When Behrle began working on her exhibition, she found herself creating various organic, soft shapes. She realized that the motivation for the show blossomed from her negative experiences working with the American mental health care system. She wanted to contrast the cold atmosphere and undesirable experiences she endured inside these institutions with a warm, welcoming space that would allow her, as well as others, to feel comfortable and at peace in a place which she describes as her version of “a healing space.”
The exhibit displays an abundance of organic shapes with rounded, curved edges crafted out of insulation foam board that are painted in bright pastel colors and lined in fur and mounted onto the walls. Behrle painted lines from one foam piece to another, creating movement in the composition which draws the eye all throughout the room.
She says that the rounded edges of the shapes and the pastel colors work together to make the space peaceful and inviting, as opposed to sharper edges and darker colors which tend to be less soothing in nature.
Behrle’s favorite part of the show consists of the smaller canvases mounted on the walls in between the interconnected lines and shapes. She says that their purpose is to give observers a break from the busyness of the surrounding wall space.

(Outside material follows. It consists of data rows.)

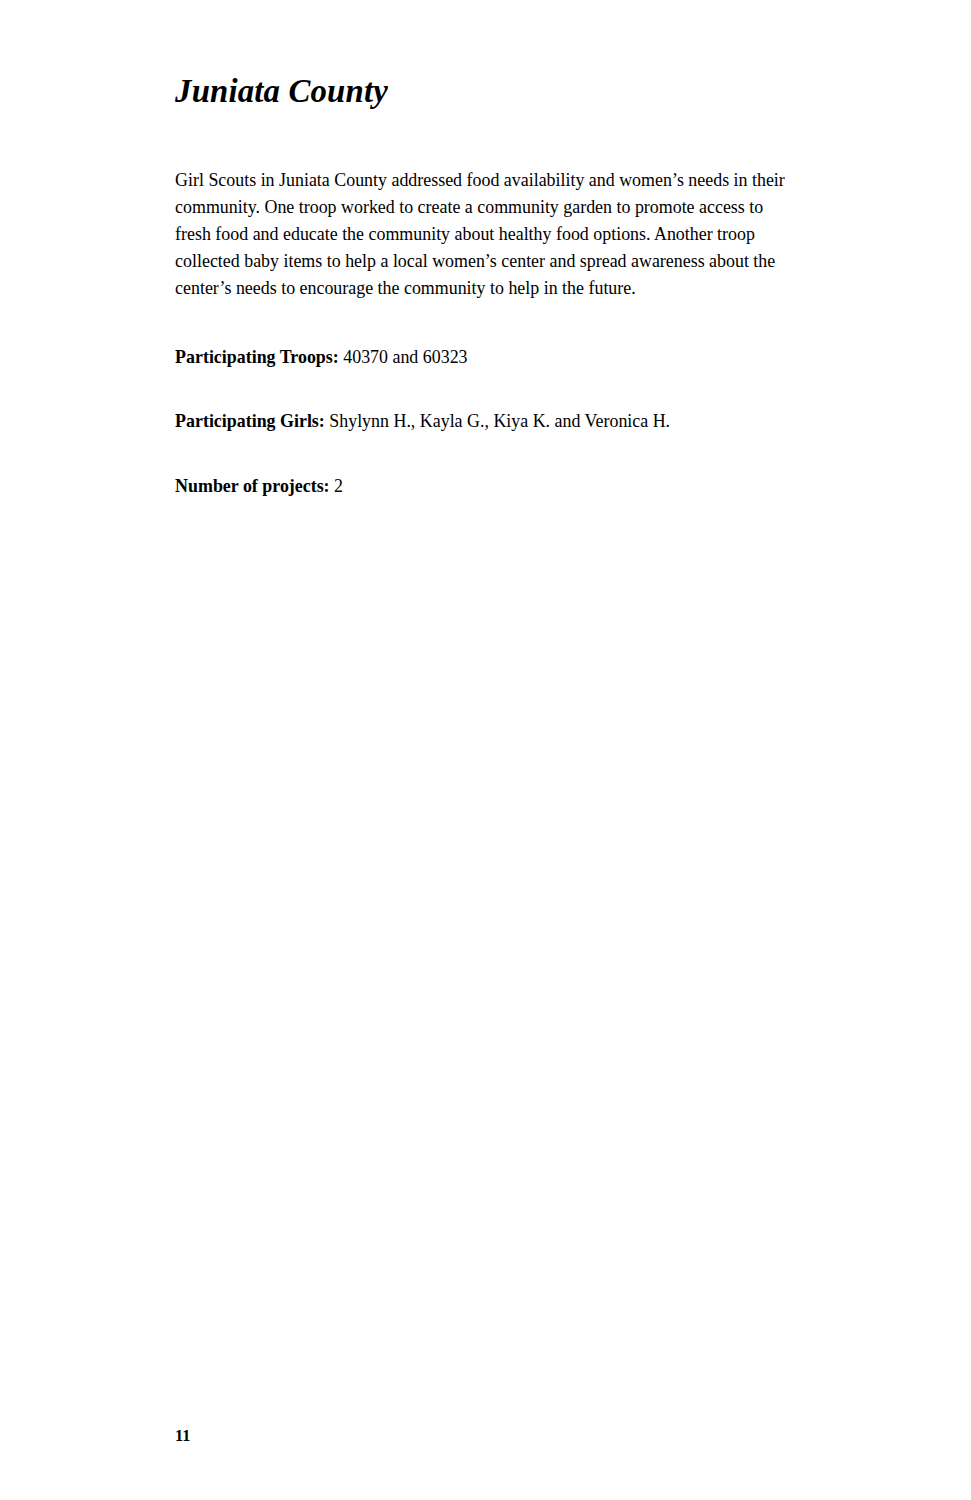Juniata County
Girl Scouts in Juniata County addressed food availability and women’s needs in their community. One troop worked to create a community garden to promote access to fresh food and educate the community about healthy food options. Another troop collected baby items to help a local women’s center and spread awareness about the center’s needs to encourage the community to help in the future.
Participating Troops: 40370 and 60323
Participating Girls: Shylynn H., Kayla G., Kiya K. and Veronica H.
Number of projects: 2
11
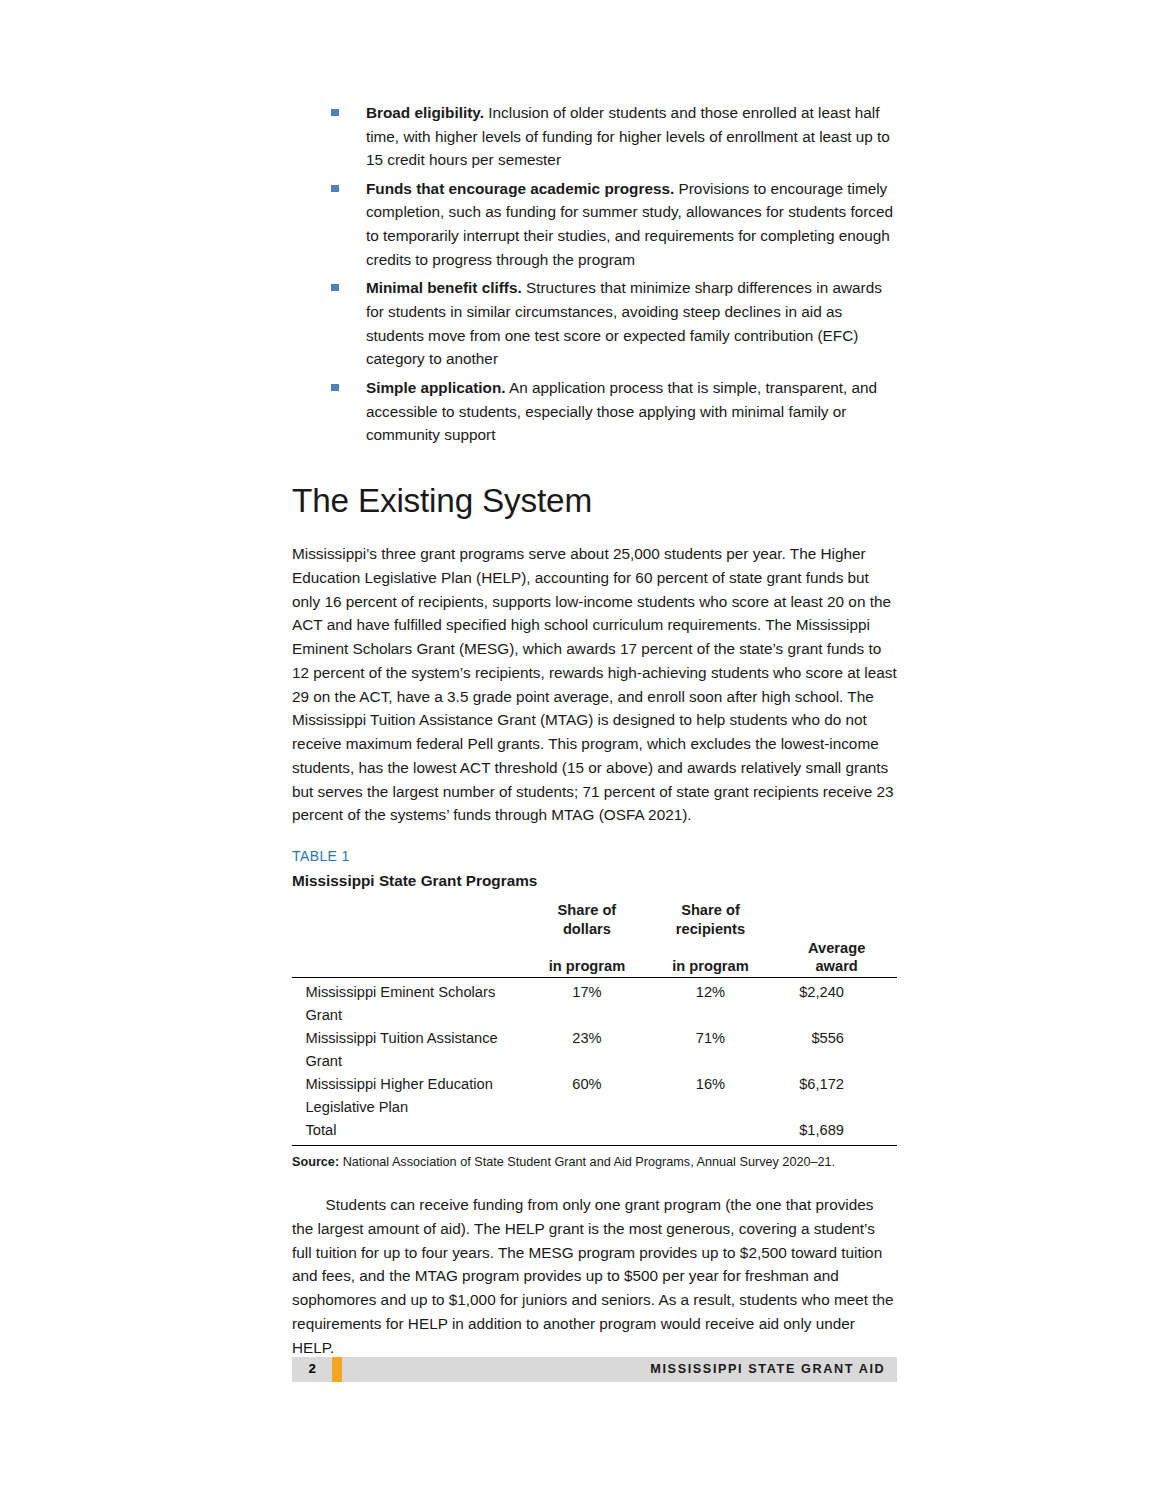Broad eligibility. Inclusion of older students and those enrolled at least half time, with higher levels of funding for higher levels of enrollment at least up to 15 credit hours per semester
Funds that encourage academic progress. Provisions to encourage timely completion, such as funding for summer study, allowances for students forced to temporarily interrupt their studies, and requirements for completing enough credits to progress through the program
Minimal benefit cliffs. Structures that minimize sharp differences in awards for students in similar circumstances, avoiding steep declines in aid as students move from one test score or expected family contribution (EFC) category to another
Simple application. An application process that is simple, transparent, and accessible to students, especially those applying with minimal family or community support
The Existing System
Mississippi’s three grant programs serve about 25,000 students per year. The Higher Education Legislative Plan (HELP), accounting for 60 percent of state grant funds but only 16 percent of recipients, supports low-income students who score at least 20 on the ACT and have fulfilled specified high school curriculum requirements. The Mississippi Eminent Scholars Grant (MESG), which awards 17 percent of the state’s grant funds to 12 percent of the system’s recipients, rewards high-achieving students who score at least 29 on the ACT, have a 3.5 grade point average, and enroll soon after high school. The Mississippi Tuition Assistance Grant (MTAG) is designed to help students who do not receive maximum federal Pell grants. This program, which excludes the lowest-income students, has the lowest ACT threshold (15 or above) and awards relatively small grants but serves the largest number of students; 71 percent of state grant recipients receive 23 percent of the systems’ funds through MTAG (OSFA 2021).
TABLE 1
Mississippi State Grant Programs
| | Share of dollars | Share of recipients | |
| --- | --- | --- | --- |
| | in program | in program | Average award |
| Mississippi Eminent Scholars Grant | 17% | 12% | $2,240 |
| Mississippi Tuition Assistance Grant | 23% | 71% | $556 |
| Mississippi Higher Education Legislative Plan | 60% | 16% | $6,172 |
| Total | | | $1,689 |
Source: National Association of State Student Grant and Aid Programs, Annual Survey 2020–21.
Students can receive funding from only one grant program (the one that provides the largest amount of aid). The HELP grant is the most generous, covering a student’s full tuition for up to four years. The MESG program provides up to $2,500 toward tuition and fees, and the MTAG program provides up to $500 per year for freshman and sophomores and up to $1,000 for juniors and seniors. As a result, students who meet the requirements for HELP in addition to another program would receive aid only under HELP.
2
MISSISSIPPI STATE GRANT AID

Through past experiences with her mental health, Behrle realized that in order to ground herself and bring herself back to the present, she had to engage the five senses. To represent them, she crafted four ceramic vases, each one depicting either sight, smell, sound, or taste.
In the center of the room, she installed a pendulum, which represents touch and encourages guests to move the bob around and create “rhythmic, meditative ellipses” in the sand below. Each of these components are also painted with colors matching the installations on surrounding wall space.
To further engage guests in her exhibit, she filled the room with the scent of sage and provided bubble wands for guests to use inside the room, adding to the playful, dream-like atmosphere. On the floor, pieces of faux-fur fabric are cut out in shapes similar to those seen on the walls, which guests are encouraged to feel as well.
When asked what she would change about her gallery if she had unlimited funds, she said she would expand the exhibit and increase the scale of the pendulum.
Behrle’s show is a reminder to all of us that we should be mindful of and tend to our mental health through outlets that remind us to return to the present and stay grounded in times of need.